To address poor conditions in schools, it is important that corporates, philanthropists and non-profit organisations come together and donate school uniforms to disadvantaged schools in Eastern Cape townships and rural areas.
This would help ease the burden of school uniforms, especially during the imminent winter season.
This is according to a statement from the Latita Development Trust.
“The winter season is approaching and the state of school infrastructure in South Africa and the Eastern Cape in particular is alarmingly poor,” says founder and CEO Asanda Madikane.
“Poor families face the same dilemma every winter: to provide heat or food?”
Madikane goes on to say that adding the need for winter school uniforms to keep the children warm while they are away from home, studying, makes it “a three-way deadlock”.
“Just like those parents or guardians, we are also faced with a choice: to either glorify the magnitude of the problem at the start of each academic year or to propose practical solutions. The Competition Commission intervenes to regulate fair competitive behaviour and enforces guidelines such as the accessibility of school uniforms through competitive and trans-bidding measures. However, the anti-competitiveness in the textile and manufacturing industry persists and parents who are especially from economically and socially disadvantaged backgrounds continue to struggle.”
According to recent statistics from Statistics SA, the unemployment rate increased by 1.7 percentage points to 32,5% this year and the rate is particularly higher among black Africans (36,5%) compared to other population groups. Moreover, Stats SA also reported that more than six out of 10 children are multi-dimensionally poor.
“These statistics highlight the grim reality that many South Africans are facing and how they are affected by the alarming rate of unemployment. Although parents have an option of taking their children to state schools, they cannot afford the ever increasing cost of uniforms each year because their income affords them a basic living standard.
“The winter season is approaching and the state of school infrastructure in South Africa and the Eastern Cape in particular is alarmingly poor. Most of these schools have broken furniture, classrooms that are too cold because of broken windows, mouldy walls and plaster falling off the ceilings. As such, Amnesty International, a non-governmental organization focussing on human rights, released a report last year addressing education in South Africa. In this report, the schools in Eastern Cape and Gauteng were specifically singled out as having the worst conditions.

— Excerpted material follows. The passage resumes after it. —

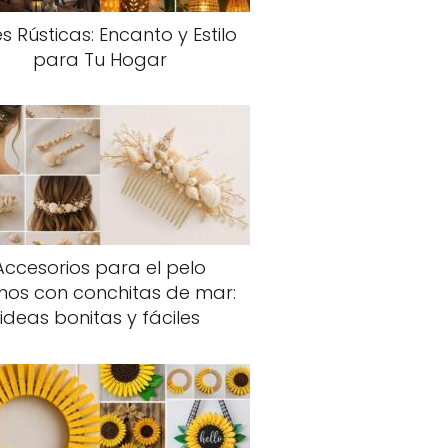
s Rústicas: Encanto y Estilo
para Tu Hogar
Accesorios para el pelo
hos con conchitas de mar:
ideas bonitas y fáciles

“These schools in the rural Eastern Cape are in a dire state with classrooms that are debilitated and learners have to walk a considerable distance when going to and from school. While the solution to eradicate the problem of poor infrastructure in schools is not close to being resolved, coupled with the issue of the correct winter school uniform, being warm during this time will mean the learners have one less concern to worry about.”